### Problem description
Please print every record below exactly as written, leaving out the pictures.

[Excerpts from a dataset]
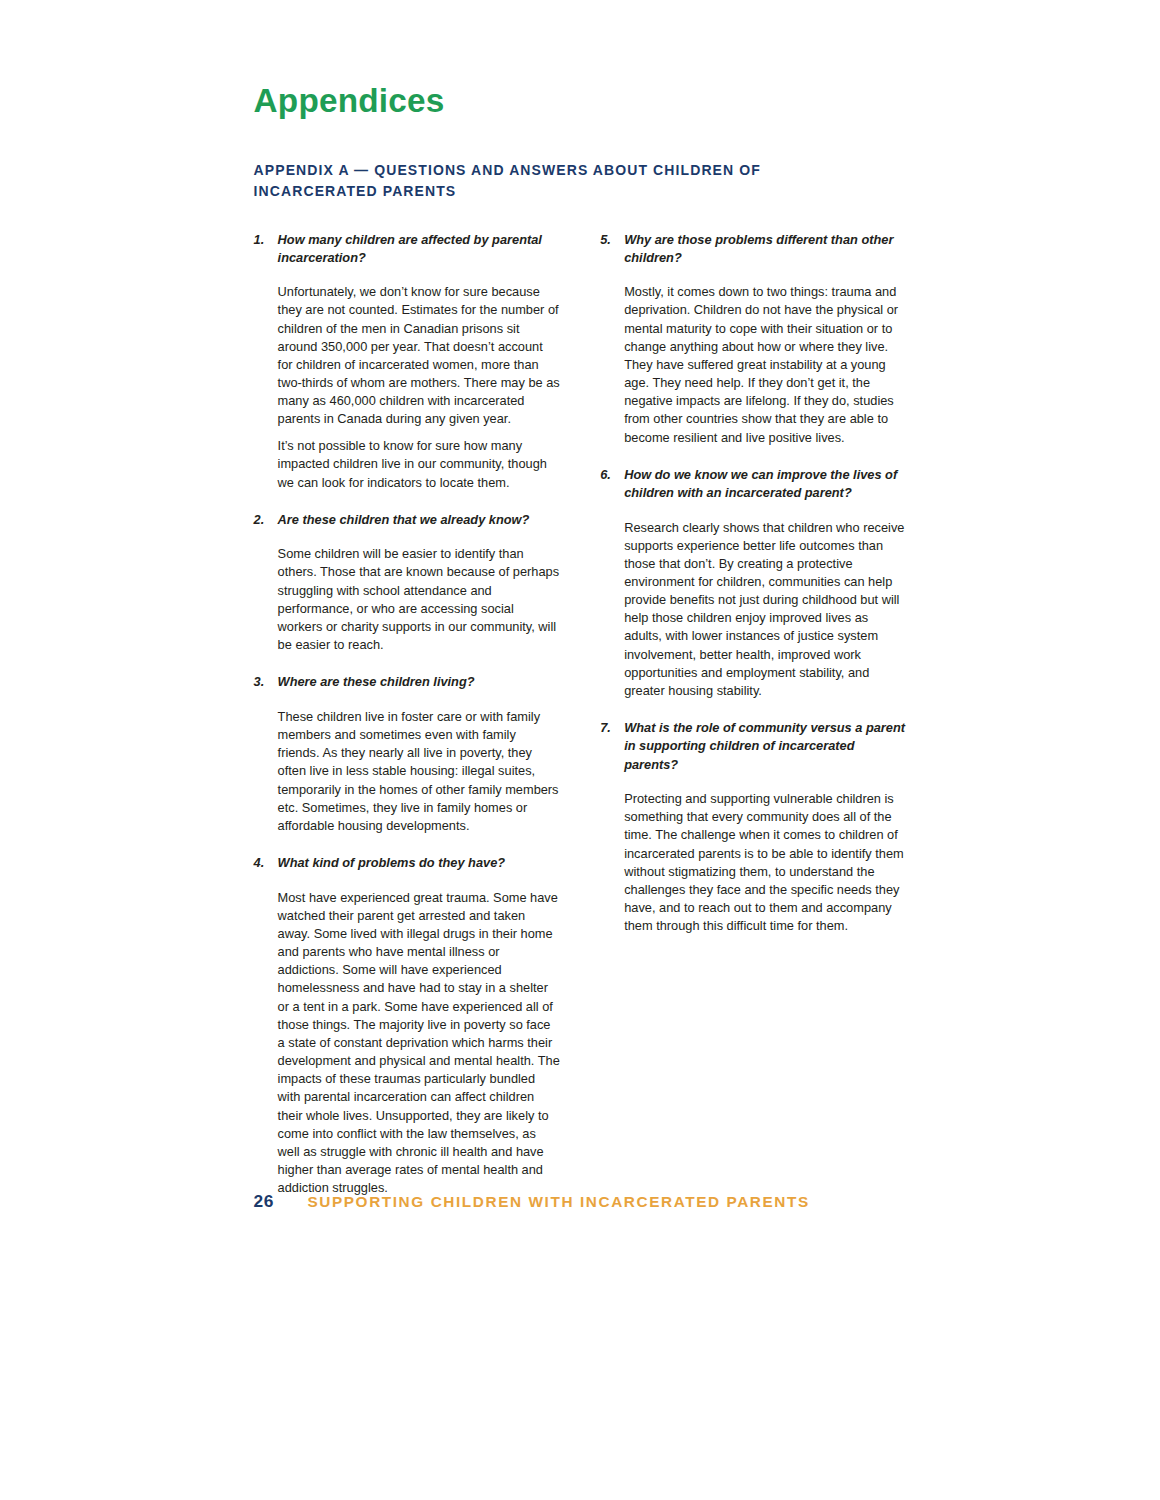Appendices
Appendix A — Questions and Answers about Children of
Incarcerated Parents
1.
How many children are affected by parental incarceration?
Unfortunately, we don’t know for sure because they are not counted. Estimates for the number of children of the men in Canadian prisons sit around 350,000 per year. That doesn’t account for children of incarcerated women, more than two-thirds of whom are mothers. There may be as many as 460,000 children with incarcerated parents in Canada during any given year.
It’s not possible to know for sure how many impacted children live in our community, though we can look for indicators to locate them.
2.
Are these children that we already know?
Some children will be easier to identify than others. Those that are known because of perhaps struggling with school attendance and performance, or who are accessing social workers or charity supports in our community, will be easier to reach.
3.
Where are these children living?
These children live in foster care or with family members and sometimes even with family friends. As they nearly all live in poverty, they often live in less stable housing: illegal suites, temporarily in the homes of other family members etc. Sometimes, they live in family homes or affordable housing developments.
4.
What kind of problems do they have?
Most have experienced great trauma. Some have watched their parent get arrested and taken away. Some lived with illegal drugs in their home and parents who have mental illness or addictions. Some will have experienced homelessness and have had to stay in a shelter or a tent in a park. Some have experienced all of those things. The majority live in poverty so face a state of constant deprivation which harms their development and physical and mental health. The impacts of these traumas particularly bundled with parental incarceration can affect children their whole lives. Unsupported, they are likely to come into conflict with the law themselves, as well as struggle with chronic ill health and have higher than average rates of mental health and addiction struggles.
5.
Why are those problems different than other children?
Mostly, it comes down to two things: trauma and deprivation. Children do not have the physical or mental maturity to cope with their situation or to change anything about how or where they live. They have suffered great instability at a young age. They need help. If they don’t get it, the negative impacts are lifelong. If they do, studies from other countries show that they are able to become resilient and live positive lives.
6.
How do we know we can improve the lives of children with an incarcerated parent?
Research clearly shows that children who receive supports experience better life outcomes than those that don’t. By creating a protective environment for children, communities can help provide benefits not just during childhood but will help those children enjoy improved lives as adults, with lower instances of justice system involvement, better health, improved work opportunities and employment stability, and greater housing stability.
7.
What is the role of community versus a parent in supporting children of incarcerated parents?
Protecting and supporting vulnerable children is something that every community does all of the time. The challenge when it comes to children of incarcerated parents is to be able to identify them without stigmatizing them, to understand the challenges they face and the specific needs they have, and to reach out to them and accompany them through this difficult time for them.
26 Supporting Children with Incarcerated Parents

### Task answer
Appendices
Appendix A — Questions and Answers about Children of
Incarcerated Parents
1.
How many children are affected by parental incarceration?
Unfortunately, we don’t know for sure because they are not counted. Estimates for the number of children of the men in Canadian prisons sit around 350,000 per year. That doesn’t account for children of incarcerated women, more than two-thirds of whom are mothers. There may be as many as 460,000 children with incarcerated parents in Canada during any given year.
It’s not possible to know for sure how many impacted children live in our community, though we can look for indicators to locate them.
2.
Are these children that we already know?
Some children will be easier to identify than others. Those that are known because of perhaps struggling with school attendance and performance, or who are accessing social workers or charity supports in our community, will be easier to reach.
3.
Where are these children living?
These children live in foster care or with family members and sometimes even with family friends. As they nearly all live in poverty, they often live in less stable housing: illegal suites, temporarily in the homes of other family members etc. Sometimes, they live in family homes or affordable housing developments.
4.
What kind of problems do they have?
Most have experienced great trauma. Some have watched their parent get arrested and taken away. Some lived with illegal drugs in their home and parents who have mental illness or addictions. Some will have experienced homelessness and have had to stay in a shelter or a tent in a park. Some have experienced all of those things. The majority live in poverty so face a state of constant deprivation which harms their development and physical and mental health. The impacts of these traumas particularly bundled with parental incarceration can affect children their whole lives. Unsupported, they are likely to come into conflict with the law themselves, as well as struggle with chronic ill health and have higher than average rates of mental health and addiction struggles.
5.
Why are those problems different than other children?
Mostly, it comes down to two things: trauma and deprivation. Children do not have the physical or mental maturity to cope with their situation or to change anything about how or where they live. They have suffered great instability at a young age. They need help. If they don’t get it, the negative impacts are lifelong. If they do, studies from other countries show that they are able to become resilient and live positive lives.
6.
How do we know we can improve the lives of children with an incarcerated parent?
Research clearly shows that children who receive supports experience better life outcomes than those that don’t. By creating a protective environment for children, communities can help provide benefits not just during childhood but will help those children enjoy improved lives as adults, with lower instances of justice system involvement, better health, improved work opportunities and employment stability, and greater housing stability.
7.
What is the role of community versus a parent in supporting children of incarcerated parents?
Protecting and supporting vulnerable children is something that every community does all of the time. The challenge when it comes to children of incarcerated parents is to be able to identify them without stigmatizing them, to understand the challenges they face and the specific needs they have, and to reach out to them and accompany them through this difficult time for them.
26 Supporting Children with Incarcerated Parents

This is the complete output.